* [Exercise details] Whenever a line of the listing contains "составе", it counts; give the total number of such lines and nothing more.
START Data to examine
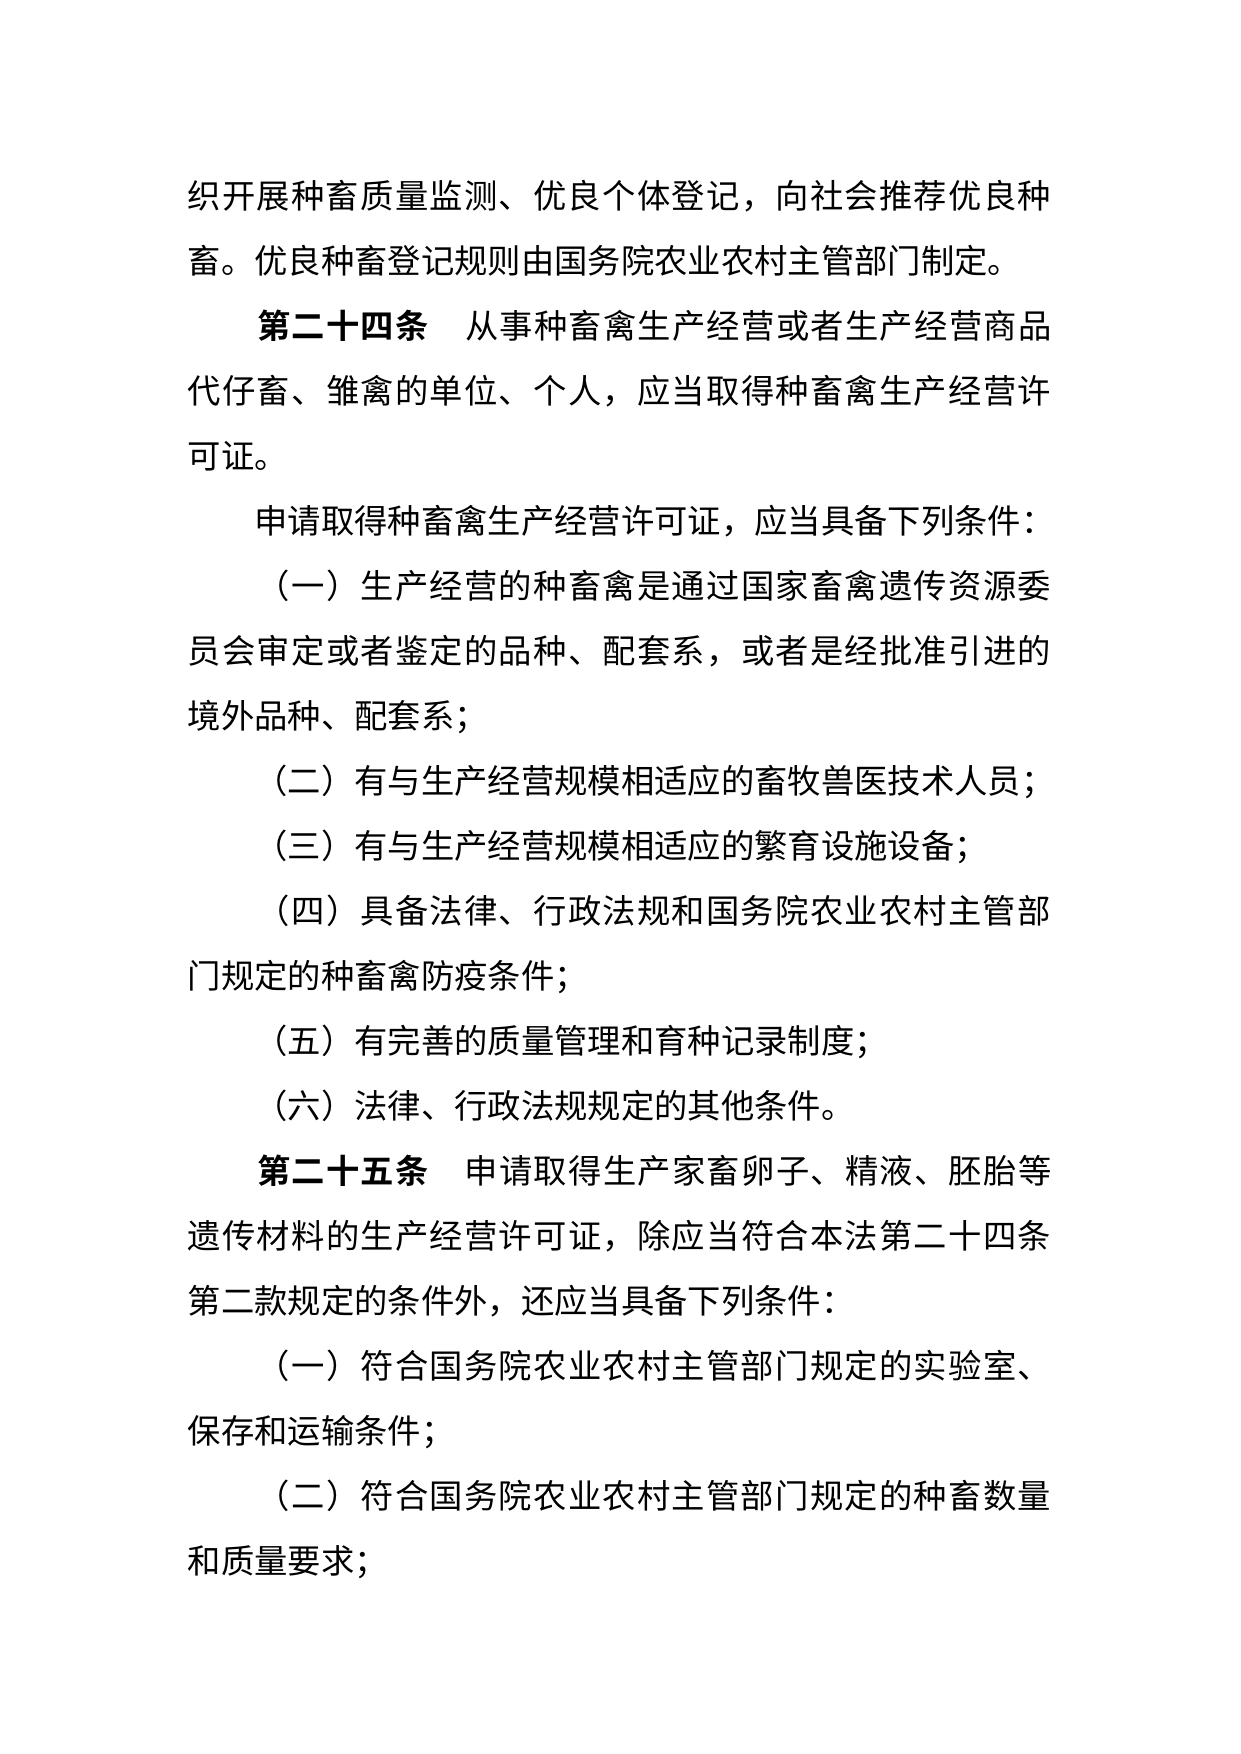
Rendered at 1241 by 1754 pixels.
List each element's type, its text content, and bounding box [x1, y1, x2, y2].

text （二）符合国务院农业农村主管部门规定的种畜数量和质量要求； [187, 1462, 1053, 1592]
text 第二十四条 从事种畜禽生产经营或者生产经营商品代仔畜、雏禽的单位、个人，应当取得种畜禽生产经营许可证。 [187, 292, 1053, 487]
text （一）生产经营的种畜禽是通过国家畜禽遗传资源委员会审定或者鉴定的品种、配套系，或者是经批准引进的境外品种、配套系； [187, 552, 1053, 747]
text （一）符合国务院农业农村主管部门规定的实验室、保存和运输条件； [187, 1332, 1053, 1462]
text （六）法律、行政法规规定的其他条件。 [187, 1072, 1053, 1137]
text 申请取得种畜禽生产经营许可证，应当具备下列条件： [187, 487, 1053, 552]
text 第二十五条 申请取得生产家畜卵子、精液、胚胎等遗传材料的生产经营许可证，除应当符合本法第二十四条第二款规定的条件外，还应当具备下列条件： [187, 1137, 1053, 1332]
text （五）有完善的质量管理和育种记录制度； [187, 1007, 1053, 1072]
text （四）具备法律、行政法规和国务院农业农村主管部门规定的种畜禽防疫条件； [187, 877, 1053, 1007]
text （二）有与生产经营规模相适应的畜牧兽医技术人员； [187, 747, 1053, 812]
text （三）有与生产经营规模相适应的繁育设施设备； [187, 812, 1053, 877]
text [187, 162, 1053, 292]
END Data to examine
START Data to examine
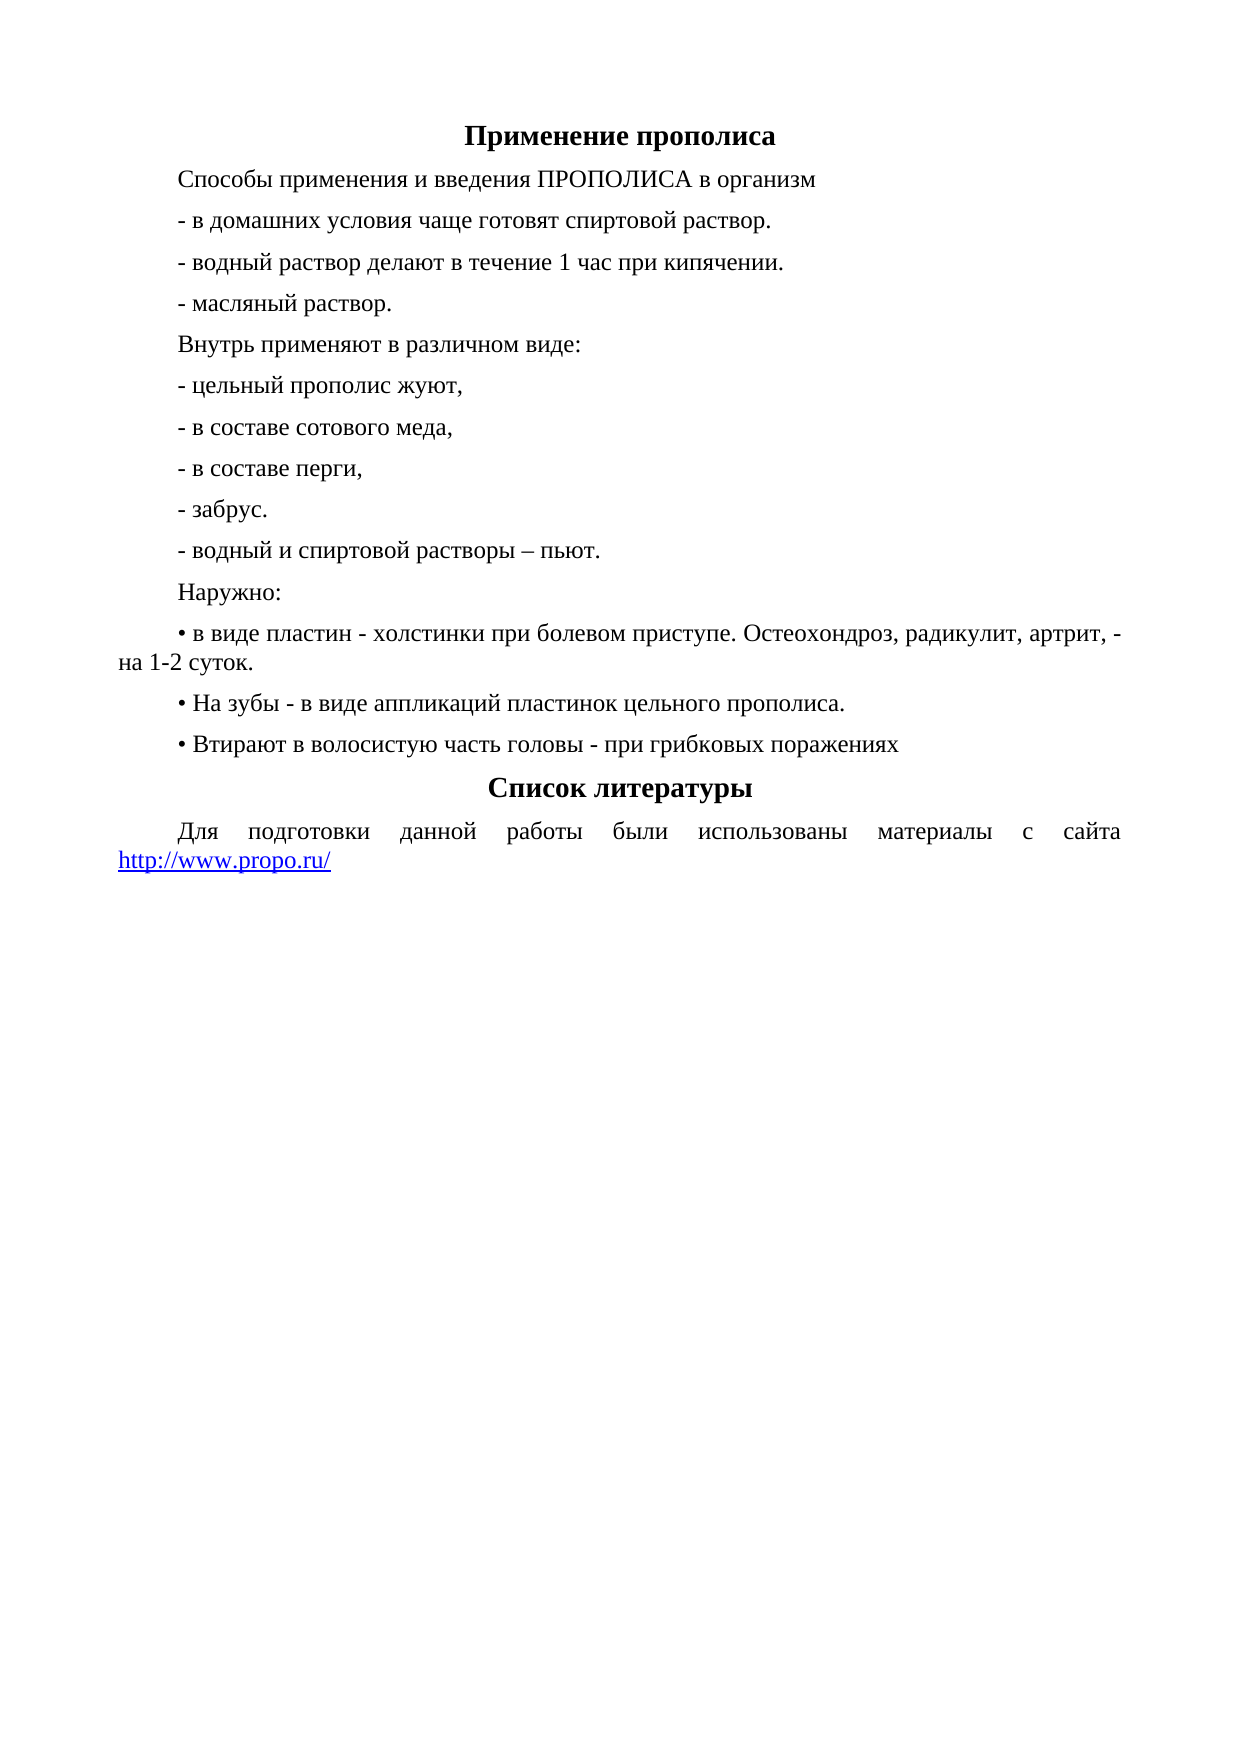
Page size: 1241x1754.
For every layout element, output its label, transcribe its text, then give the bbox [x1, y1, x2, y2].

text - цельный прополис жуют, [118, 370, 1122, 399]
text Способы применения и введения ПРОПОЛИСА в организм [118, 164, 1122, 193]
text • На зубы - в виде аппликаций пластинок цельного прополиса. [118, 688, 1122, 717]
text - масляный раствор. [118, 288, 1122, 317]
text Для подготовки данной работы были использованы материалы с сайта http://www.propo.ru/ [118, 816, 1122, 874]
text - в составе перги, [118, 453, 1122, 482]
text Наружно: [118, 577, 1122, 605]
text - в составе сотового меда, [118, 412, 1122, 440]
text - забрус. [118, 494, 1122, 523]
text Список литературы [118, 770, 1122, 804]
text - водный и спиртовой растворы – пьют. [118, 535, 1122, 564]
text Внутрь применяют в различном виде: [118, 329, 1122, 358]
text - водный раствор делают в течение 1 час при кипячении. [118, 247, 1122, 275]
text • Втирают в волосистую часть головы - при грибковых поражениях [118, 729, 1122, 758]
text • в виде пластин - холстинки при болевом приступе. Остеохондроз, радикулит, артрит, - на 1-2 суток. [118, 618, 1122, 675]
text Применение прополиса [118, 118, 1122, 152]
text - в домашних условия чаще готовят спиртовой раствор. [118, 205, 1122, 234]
END Data to examine
* [Response] 2